Structure function relationships in diphtheria toxin channels: II. A residue responsible for the channel's dependence on trans pH.

Ion-conducting channels formed in lipid bilayers by diphtheria toxin are highly pH dependent. Among other properties, the channel's single channel conductance and selectivity depend on proton concentrations on either side of the membrane. We have previously shown that a 61 amino acid fragment of DT is sufficient to form a channel having the same pH-dependent single channel properties as that of the intact toxin. This region corresponds to an alpha-helical hairpin in the recently published crystal structure of DT in solution; the hairpin contains two alpha-helices, each long enough to span a membrane, connected by a loop of about nine residues. This paper reports on the single channel effects of mutations which alter the two negatively charged residues in this loop. Changing Glutamate 349 to neutral glutamine or to positive lysine has no effect on the DT channel's single channel conductance or selectivity. In contrast, mutations of Aspartate 352 to neutral asparagine (DT-D352N) or positive lysine (DT-D352K) cause progressive reductions in single channel conductance at pH 5.3 cis/7.2 trans (in 1 M KCl), consistent with this group interacting electrostatically with ions in the channel. The cation selectivity of these mutant channels is also reduced from that of wild-type channels, a direction consistent with residue 352 influencing permeant ions via electrostatic forces. When both sides of the membrane are at pH 4, the conductance difference between wild-type and DT-D352N channels is minimal, suggesting that Asp 352 (in the wild type) is neutral at this pH. Differences observed between wild-type and DT-D352N channels at pH 4.0 cis/7.2 trans (with a high concentration of permeant buffer in the cis compartment) imply that residue 352 is on or near the trans side of the membrane. Comparing the conductances of wild-type and DT-D352K channels at large (cis) positive voltages supports this conclusion. The trans location of position 352 severely constrains the number of possible membrane topologies for this region.
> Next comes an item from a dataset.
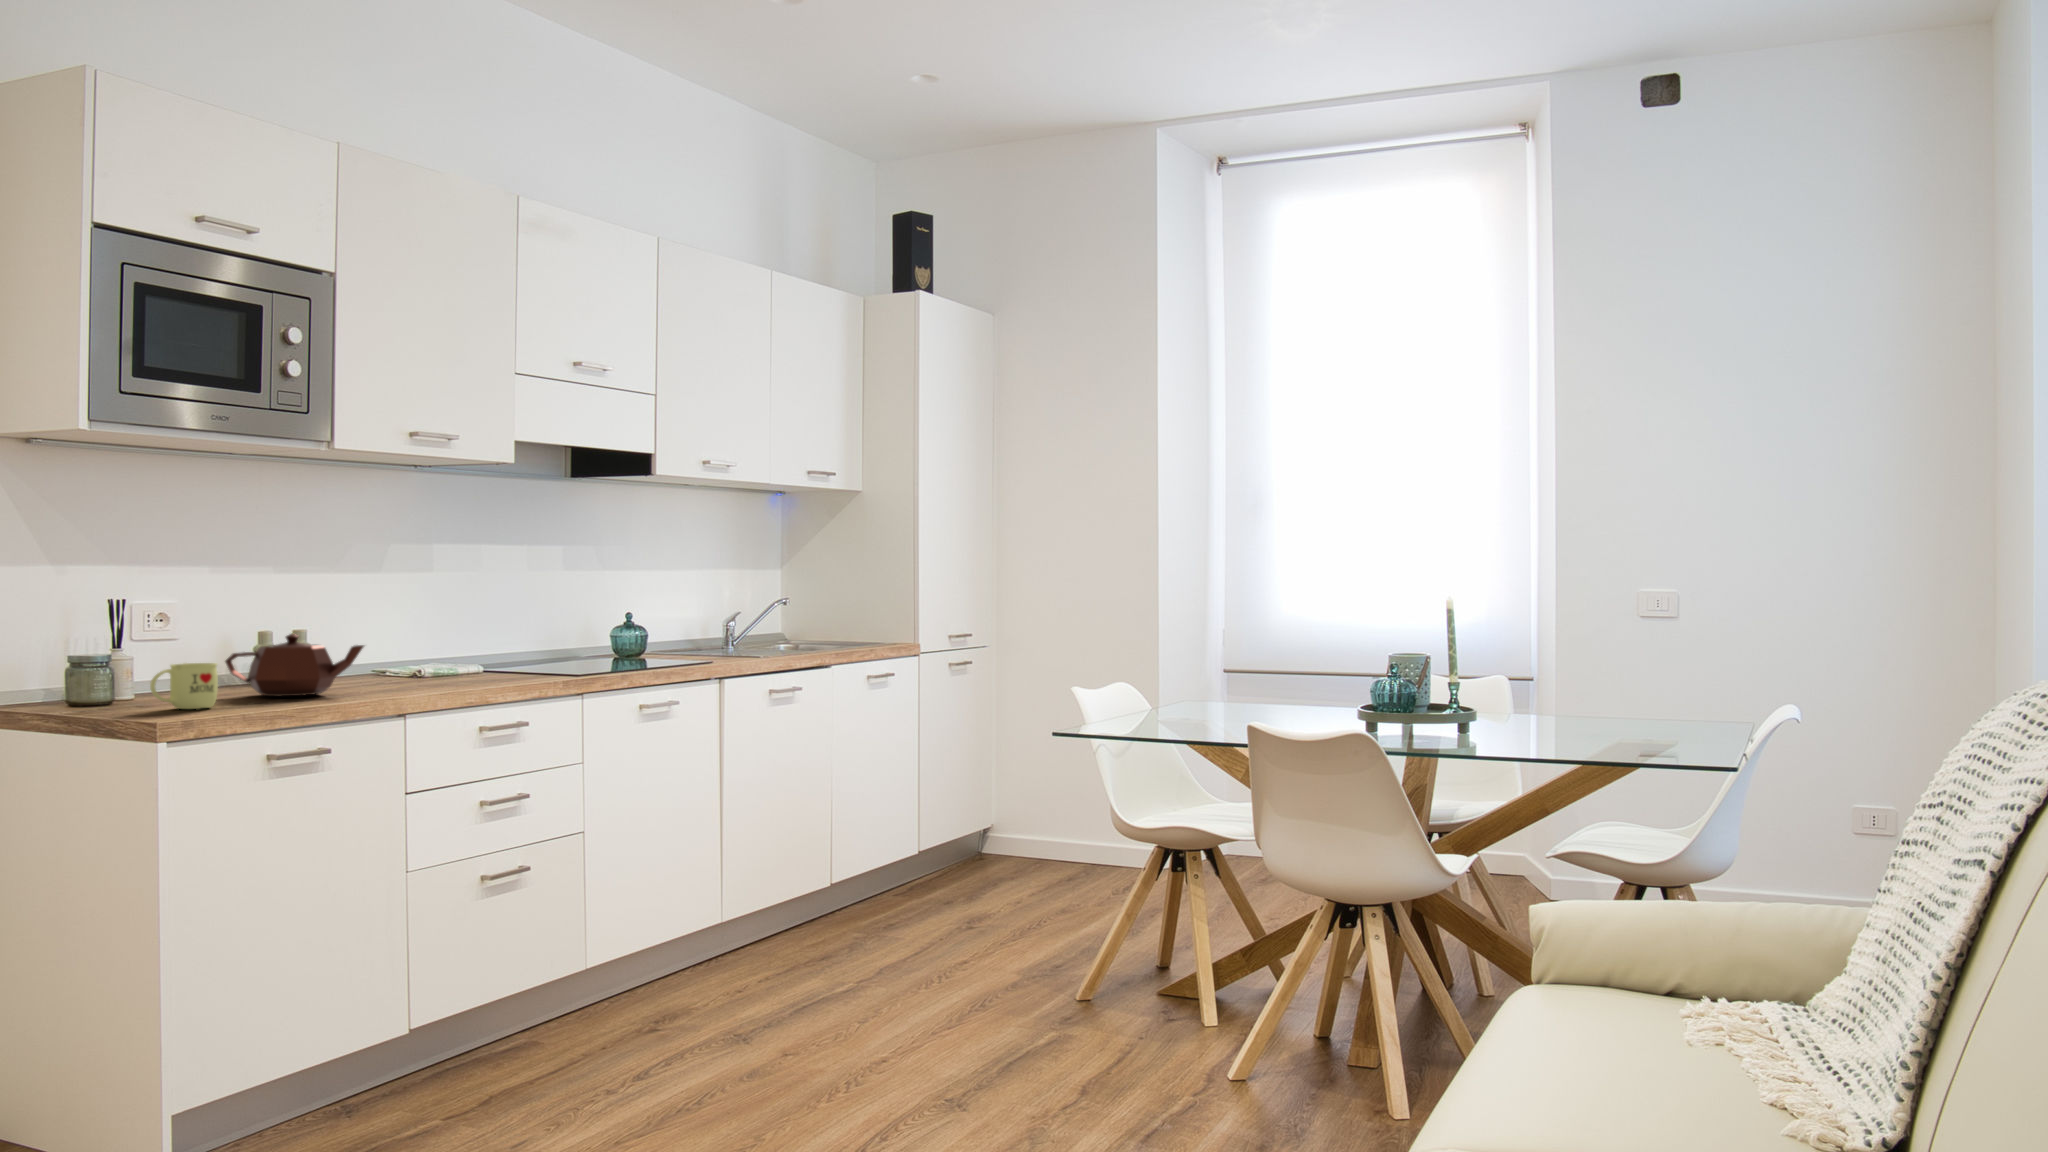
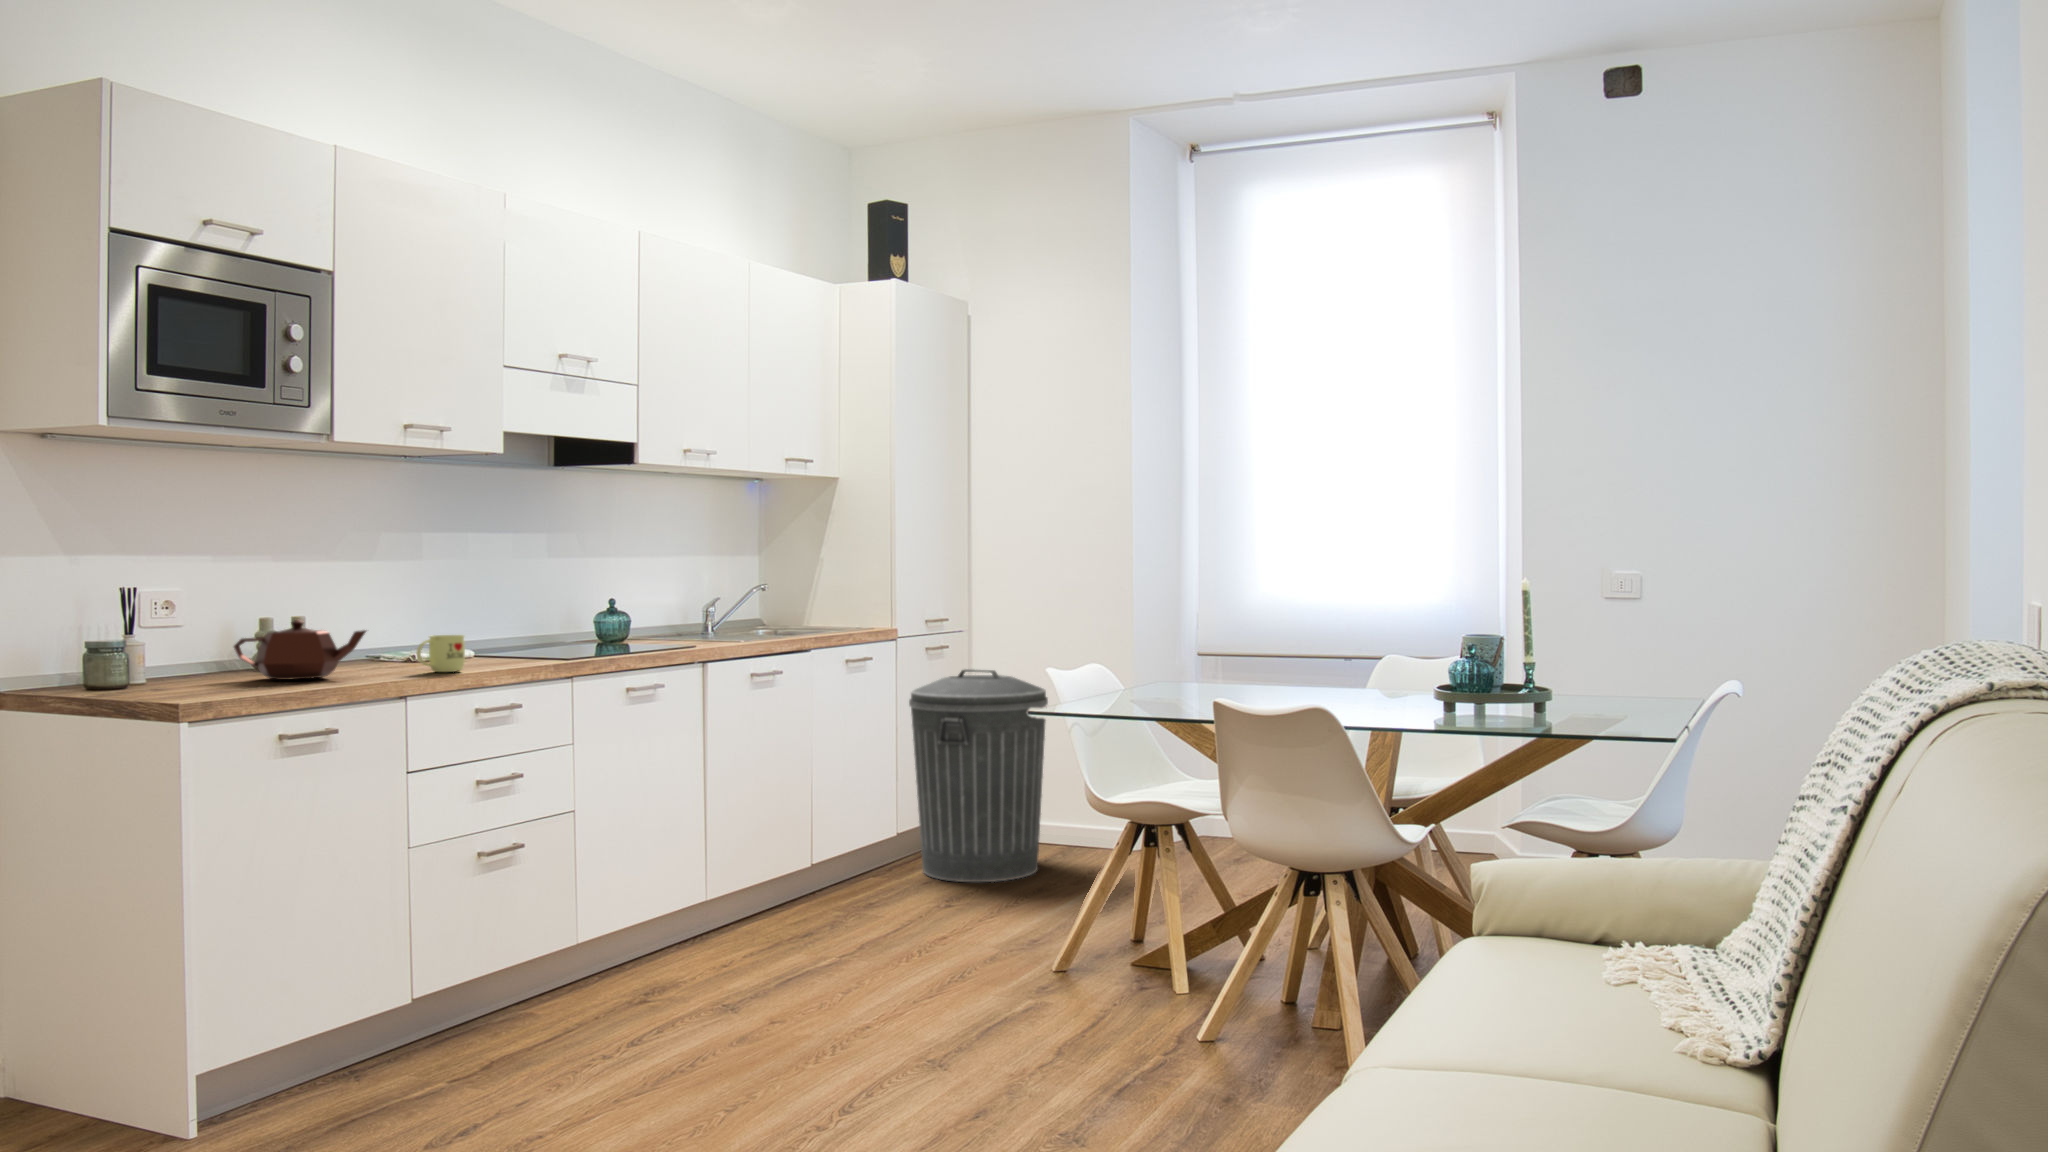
mug: present [150,663,218,709] -> present [416,635,465,672]
trash can: none [930,685,1072,905] -> present [909,669,1048,882]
Structure-function relationships in diphtheria toxin channels: III. Residues which affect the cis pH dependence of channel conductance.

The conductance of channels formed by diphtheria toxin (DT) in lipid bilayer membrane depends strongly on pH. We have previously shown that a 61 amino acid region of the protein, denoted TH8-9, is sufficient to form channels having the same pH-dependent conductance properties as those of whole toxin channels. One residue in this region, Aspartate 352, is responsible for all the dependence of single channel conductance on trans pH, whereas another, Glutamate 349, has no effect. Here, we report that of the seven remaining charged residues in the TH8-9 region, mutations altering the charge on H322, H323, H372, and R377 have minimal effects on single channel conductance; mutations of Glutamates 326, 327, or 362, however, significantly affect single channel conductance as well as its dependence on cis pH. Moreover, Glutamate 362 is titratable from both the cis and trans sides of the membrane, suggesting that this residue lies within the channel; it is more accessible, however, to cis than to trans protons. These results are consistent with the membrane-spanning topology previously proposed for the TH8-9 region, and suggest a geometric model for the DT channel.